- **Task requirements**
Check every line of the entries below for the word "basis". Then give the number of lines that have it, with nothing added.

[Collected data entries]
___

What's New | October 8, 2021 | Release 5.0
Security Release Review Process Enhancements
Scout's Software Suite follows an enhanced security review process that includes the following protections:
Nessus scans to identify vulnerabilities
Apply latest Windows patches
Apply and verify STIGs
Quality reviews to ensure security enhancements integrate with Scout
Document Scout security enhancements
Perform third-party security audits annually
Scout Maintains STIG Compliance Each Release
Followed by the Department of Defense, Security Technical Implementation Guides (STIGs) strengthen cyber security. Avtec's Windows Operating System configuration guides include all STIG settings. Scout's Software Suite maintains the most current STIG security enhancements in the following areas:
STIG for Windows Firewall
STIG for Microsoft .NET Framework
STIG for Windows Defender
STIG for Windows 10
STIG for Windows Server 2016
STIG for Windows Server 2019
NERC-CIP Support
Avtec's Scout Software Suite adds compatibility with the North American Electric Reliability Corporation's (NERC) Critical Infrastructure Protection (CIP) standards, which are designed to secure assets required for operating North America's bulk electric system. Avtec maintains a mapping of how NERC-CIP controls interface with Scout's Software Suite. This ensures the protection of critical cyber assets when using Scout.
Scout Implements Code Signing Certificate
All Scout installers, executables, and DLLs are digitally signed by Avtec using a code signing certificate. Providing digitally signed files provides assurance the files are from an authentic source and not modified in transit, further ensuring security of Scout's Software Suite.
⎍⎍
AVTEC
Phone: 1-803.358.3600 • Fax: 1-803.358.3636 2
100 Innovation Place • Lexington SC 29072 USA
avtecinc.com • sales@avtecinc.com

___

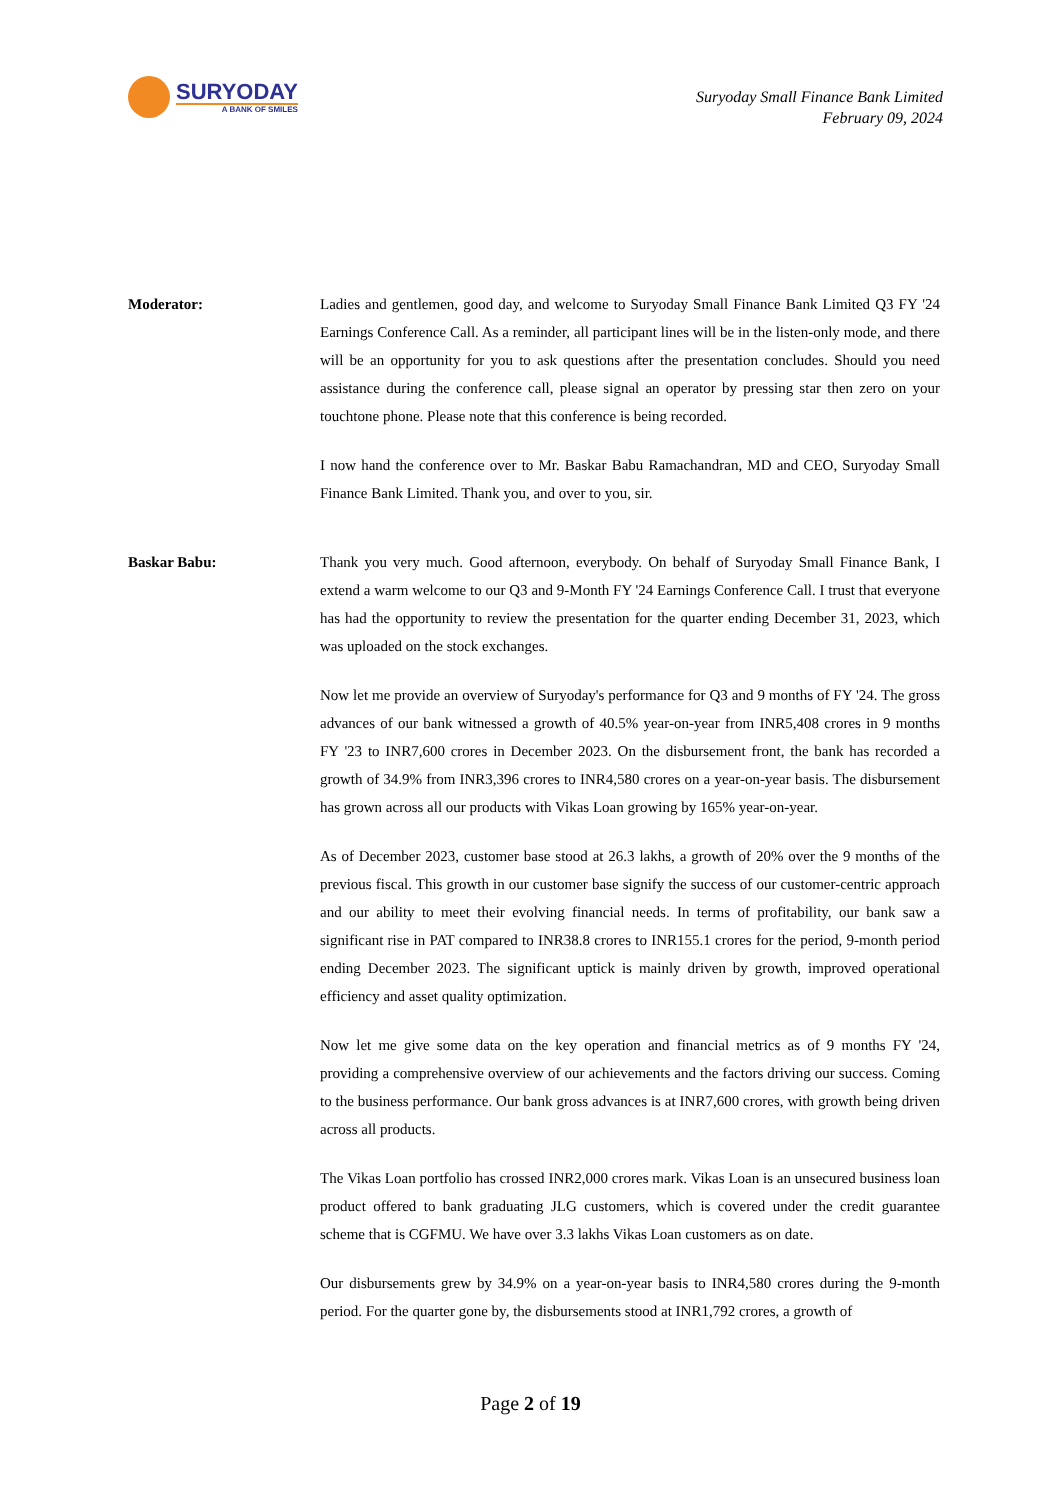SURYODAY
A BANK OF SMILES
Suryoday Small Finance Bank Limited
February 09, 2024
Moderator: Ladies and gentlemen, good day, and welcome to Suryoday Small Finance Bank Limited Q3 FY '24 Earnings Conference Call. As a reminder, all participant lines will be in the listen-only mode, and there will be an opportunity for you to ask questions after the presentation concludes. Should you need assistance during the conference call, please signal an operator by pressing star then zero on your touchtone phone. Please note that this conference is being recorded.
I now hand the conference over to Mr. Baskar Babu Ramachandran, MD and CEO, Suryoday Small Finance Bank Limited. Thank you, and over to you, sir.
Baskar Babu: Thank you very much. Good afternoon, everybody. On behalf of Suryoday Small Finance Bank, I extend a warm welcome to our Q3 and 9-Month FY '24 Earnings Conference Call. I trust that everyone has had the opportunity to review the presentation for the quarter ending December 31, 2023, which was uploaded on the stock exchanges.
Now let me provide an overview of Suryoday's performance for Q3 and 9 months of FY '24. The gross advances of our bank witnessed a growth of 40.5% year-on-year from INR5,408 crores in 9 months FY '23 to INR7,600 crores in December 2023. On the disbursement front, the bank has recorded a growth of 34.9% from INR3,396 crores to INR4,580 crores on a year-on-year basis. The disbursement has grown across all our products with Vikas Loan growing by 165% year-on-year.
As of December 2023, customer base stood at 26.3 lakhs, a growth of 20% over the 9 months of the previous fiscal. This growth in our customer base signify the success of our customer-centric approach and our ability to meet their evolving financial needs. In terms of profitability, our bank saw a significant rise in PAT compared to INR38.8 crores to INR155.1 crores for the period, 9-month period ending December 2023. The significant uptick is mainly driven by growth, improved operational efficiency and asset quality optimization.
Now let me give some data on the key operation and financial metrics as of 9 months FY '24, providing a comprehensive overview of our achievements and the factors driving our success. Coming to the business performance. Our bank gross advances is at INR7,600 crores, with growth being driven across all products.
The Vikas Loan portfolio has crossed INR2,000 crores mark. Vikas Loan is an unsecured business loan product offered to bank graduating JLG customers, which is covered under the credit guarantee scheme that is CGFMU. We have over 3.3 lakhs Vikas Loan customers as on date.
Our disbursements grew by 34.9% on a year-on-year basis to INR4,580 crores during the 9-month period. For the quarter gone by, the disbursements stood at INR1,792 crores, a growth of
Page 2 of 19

___

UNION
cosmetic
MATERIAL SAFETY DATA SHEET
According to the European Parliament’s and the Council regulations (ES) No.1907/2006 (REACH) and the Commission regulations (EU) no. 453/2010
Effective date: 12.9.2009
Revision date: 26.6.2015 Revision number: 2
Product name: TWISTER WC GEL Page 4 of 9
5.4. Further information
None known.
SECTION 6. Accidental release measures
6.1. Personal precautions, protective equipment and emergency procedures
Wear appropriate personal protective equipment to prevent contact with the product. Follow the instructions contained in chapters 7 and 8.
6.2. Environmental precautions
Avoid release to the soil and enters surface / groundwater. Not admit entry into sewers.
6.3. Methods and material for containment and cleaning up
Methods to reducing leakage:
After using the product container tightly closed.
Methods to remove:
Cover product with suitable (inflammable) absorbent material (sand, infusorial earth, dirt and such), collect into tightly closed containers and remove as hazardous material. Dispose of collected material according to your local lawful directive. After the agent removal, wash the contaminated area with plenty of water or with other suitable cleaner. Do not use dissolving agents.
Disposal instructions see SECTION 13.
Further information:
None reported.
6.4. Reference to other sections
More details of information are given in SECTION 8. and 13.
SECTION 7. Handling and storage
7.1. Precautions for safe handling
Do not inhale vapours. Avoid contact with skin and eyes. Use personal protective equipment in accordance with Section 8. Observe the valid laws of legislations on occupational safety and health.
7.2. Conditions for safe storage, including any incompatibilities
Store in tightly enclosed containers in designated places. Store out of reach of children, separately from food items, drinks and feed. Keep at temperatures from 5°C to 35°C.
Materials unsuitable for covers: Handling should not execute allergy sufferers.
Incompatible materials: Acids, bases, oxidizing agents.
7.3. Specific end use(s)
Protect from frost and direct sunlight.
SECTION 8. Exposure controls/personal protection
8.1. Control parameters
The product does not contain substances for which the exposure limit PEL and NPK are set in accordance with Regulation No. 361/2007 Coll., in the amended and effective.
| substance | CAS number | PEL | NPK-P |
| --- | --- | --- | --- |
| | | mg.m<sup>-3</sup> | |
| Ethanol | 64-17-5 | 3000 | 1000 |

___

- **Response to this task**
2